Red looks amazing with abit of elbow grease, it almost glows :grin:

Sent from my Nexus S using Tapatalk 2


----------



## ragnar (Oct 1, 2011)

Great result! I like the red paint and cream leather interior combination. Looks very up-market.

Quite jealous . . . .


----------



## YELLOW_TT (Feb 25, 2004)

Looks well makes all the hard work worth it


----------



## TTchan (Mar 24, 2012)

Looks great...red always looks good 

Chantelle.
Sent from my iPhone using Tapatalk


----------



## Hoggy (May 8, 2002)

Hi, *Wonderful* [smiley=dude.gif] 
Hoggy.


----------



## gogs (Dec 22, 2010)

Thanks guys, I'm always surprised how well it comes up


----------



## Borisp (Dec 28, 2011)

The colour just comes out so well when done properly, metallic aren't the same.

Engine looks neat, wish I went for the V6


----------



## olivarrr (Feb 1, 2012)

I've heard the 1.8T front bumper looks so much better on a 3.2

Luckily I have a 1.8T in Misano Red Pearl! Fancy a swap?? :lol:

:wink:

Nice job though, looks great!


----------



## Rocketr (Jul 1, 2012)

Love the grey front indicators and number plate surrounds, but how did you get a right hand side rear light with a white lense for reversing?


----------



## gogs (Dec 22, 2010)

Borisp said:


> The colour just comes out so well when done properly, metallic aren't the same.
> 
> Engine looks neat, wish I went for the V6


Thanks, it's metallic pearl Missano red, really hard to get a pic showing the flecks through it


----------



## gogs (Dec 22, 2010)

olivarrr said:


> I've heard the 1.8T front bumper looks so much better on a 3.2
> 
> Luckily I have a 1.8T in Misano Red Pearl! Fancy a swap?? :lol:
> 
> ...


Not at this minute mate, but you never know!


----------



## gogs (Dec 22, 2010)

Rocketr said:


> Love the grey front indicators and number plate surrounds, but how did you get a right hand side rear light with a white lense for reversing?


Hi,

Clear front indicators, rear light was sourced from a German parts importer, I have the full double reverse, double brake and double fog light conversion to match the light!


----------



## Rocketr (Jul 1, 2012)

gogs said:


> Rocketr said:
> 
> 
> > Love the grey front indicators and number plate surrounds, but how did you get a right hand side rear light with a white lense for reversing?
> ...


nice
 Wonder if it's worth picking up a rear light when I go to the ring in September? For the fronts did you have to take them apart? I've found some instructions for these but don't fancy it myself.

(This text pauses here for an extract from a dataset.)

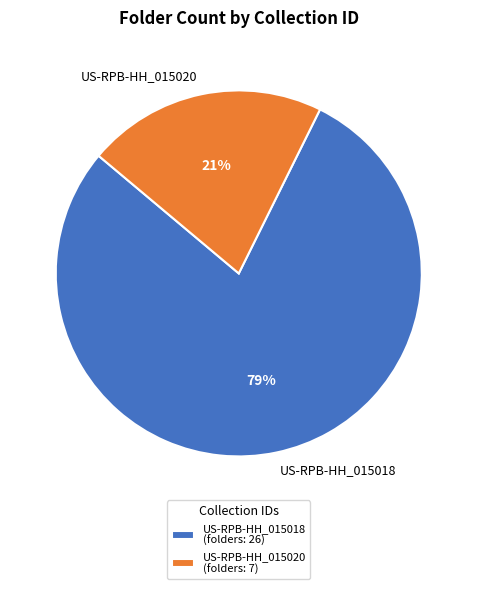

Does US-RPB-HH_015020 account for over 50% of the chart?

No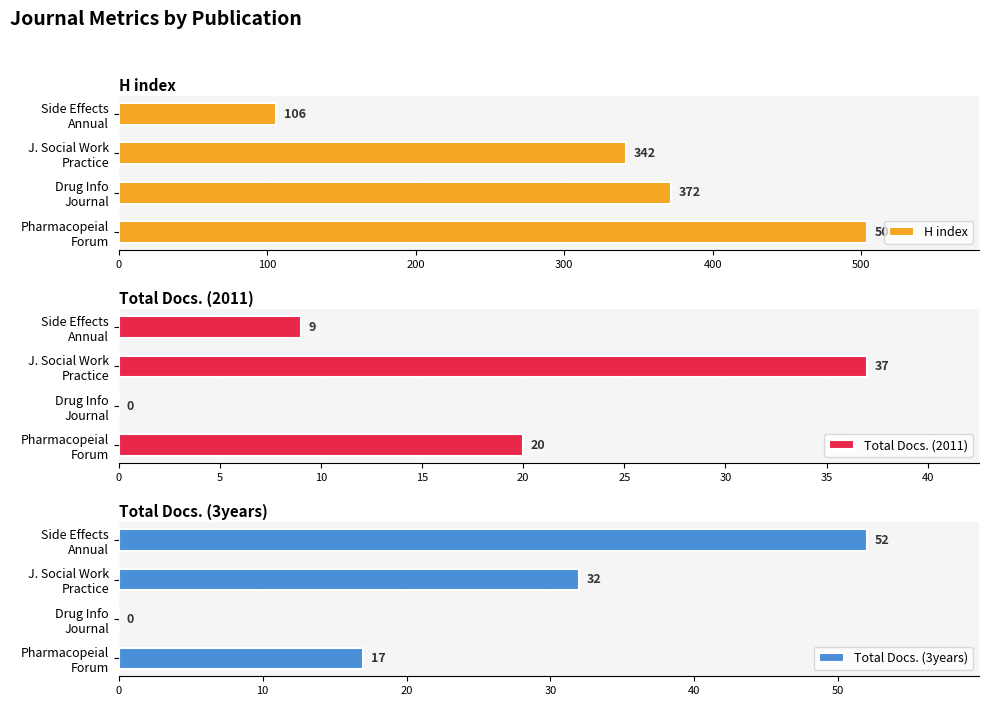

How many data points in Total Docs. (3years) are above 32?

1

Also, the number plate surrounds, eBay? Or somewhere? Found some for £12.99


----------



## gogs (Dec 22, 2010)

It may be cheaper buying over there, the headlights had to come apart, done this twice now, once for the clear corners and once for the angel eyes, it's not has hard as you think once you get the glue heated up!


----------



## gally (Dec 1, 2009)

Looks Superb Gordon! Hopefully get my hands on it at some point and get some good pics up!


----------



## gogs (Dec 22, 2010)

That sounds like a plan Kev, I'm awaiting delivery of my eibach springs and tpi spacer kit, it's all yours after that!


----------



## adamskihayden (May 12, 2010)

lovely example of a tt here!


----------



## gogs (Dec 22, 2010)

adamskihayden said:


> lovely example of a tt here!


Thanks mate, she's a lovely machine when treated to a spit and polish


----------



## dak2v (Mar 12, 2011)

Gogs what did you use to clean the engine bay


----------



## dalecrx (Mar 24, 2007)

I have heard that diesel is a good engine degreaser. Not tried it myself yet.


----------



## gogs (Dec 22, 2010)

WD40 did the trick in the plastic  metal polish on the metal parts ;-)


----------



## johnwh (Dec 27, 2011)

Good Evening, that is really clean, a credit to you...


----------